The Best Tunguska Theories
Dave Monroe
against.the.dave at gmail.com
Wed Jul 2 12:47:59 CDT 2008
The Best Tunguska Theories
A hundred years ago yesterday a comet or an asteroid or a divine wild
pitch crashed into the Tunguska region of central Siberia with a force
1,000 times greater than the atom bomb dropped on Hiroshima. People
hundreds of miles of away felt the blast, and the resulting embers in
the atmosphere illuminated the night sky over London. Very cool, and
very fortunate that practically no form of civilization existed at or
around the epicenter (Indiana Jones would have needed, like, a whole
subzero fridge to survive the blast). But the trouble was that, apart
from charring and stripping the forest trees and otherwise heating up
the joint, the flaming object left no crater. Even if it had, it'd
have entered the cultural consciousness as the early 20th-century
precursor of crop circles and grassy knolls. "Tunguska" has led to all
manner of interesting theories as to what really happened, the lamest
being that aliens did it. Here are a few of the better ones:
1. The Earth Mother awakens. Thomas Pynchon's novel Against the Day
had it that a North Pole expedition roused some terrestrial geological
entity that, upon being shipped to Siberia, lost its shit and
unleashed Gehenna up top as payback for being moved from the Arctic
tundra.
2. The zap and whoops.
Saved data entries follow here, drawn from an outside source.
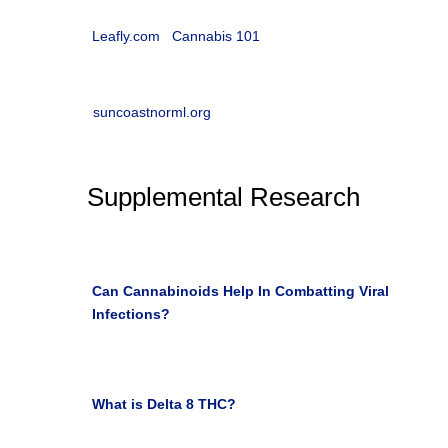

Cannabis 101 with Leafly
Leafly.com
|
Cannabis 101
w
Suncoast NORML
suncoastnorml.org
Supplemental Research

Can Cannabinoids Help In Combatting Viral
Infections?
Health/Wellness Southwest May 4, 2020

What is Delta 8 THC?
the LEAF online Harola
Camaya March 2, 2021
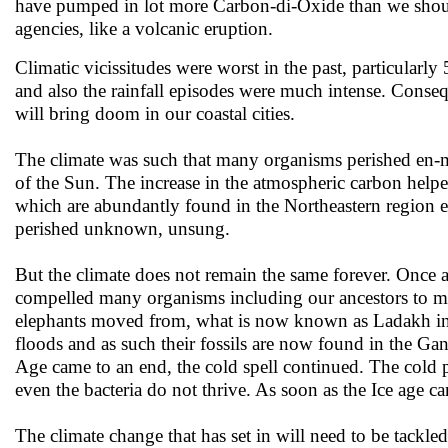
have pumped in lot more Carbon-di-Oxide than we should
agencies, like a volcanic eruption.
Climatic vicissitudes were worst in the past, particularly
and also the rainfall episodes were much intense. Conseq
will bring doom in our coastal cities.
The climate was such that many organisms perished en-ma
of the Sun. The increase in the atmospheric carbon helped
which are abundantly found in the Northeastern region
perished unknown, unsung.
But the climate does not remain the same forever. Once ag
compelled many organisms including our ancestors to mov
elephants moved from, what is now known as Ladakh in 
floods and as such their fossils are now found in the Ga
Age came to an end, the cold spell continued. The cold phas
even the bacteria do not thrive. As soon as the Ice age c
The climate change that has set in will need to be tackle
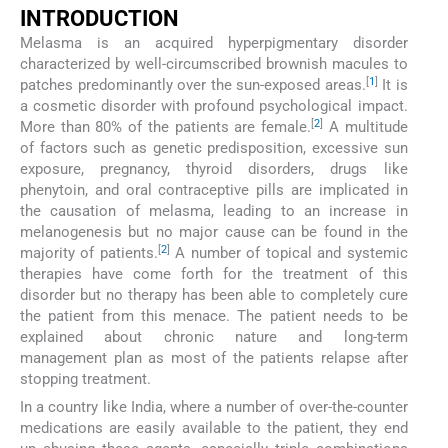
INTRODUCTION
Melasma is an acquired hyperpigmentary disorder
characterized by well-circumscribed brownish macules to
[
1
]
patches predominantly over the sun-exposed areas.
It is
a cosmetic disorder with profound psychological impact.
[
2
]
More than 80% of the patients are female.
A multitude
of factors such as genetic predisposition, excessive sun
exposure, pregnancy, thyroid disorders, drugs like
phenytoin, and oral contraceptive pills are implicated in
the causation of melasma, leading to an increase in
melanogenesis but no major cause can be found in the
[
2
]
majority of patients.
A number of topical and systemic
therapies have come forth for the treatment of this
disorder but no therapy has been able to completely cure
the patient from this menace. The patient needs to be
explained about chronic nature and long-term
management plan as most of the patients relapse after
stopping treatment.
In a country like India, where a number of over-the-counter
medications are easily available to the patient, they end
ISerbo-Croatian inventor and coil namesake
Nikola Tesla fired a death ray that went to eleven and evidently
worked a lot better than the still-implausible human Xerox machine
David Bowie cobbled together as him in the film The Prestige. Best
captured in the book Callahan's Key by Spider Robinson, who could
argue anything with that name, as far as I'm concerned.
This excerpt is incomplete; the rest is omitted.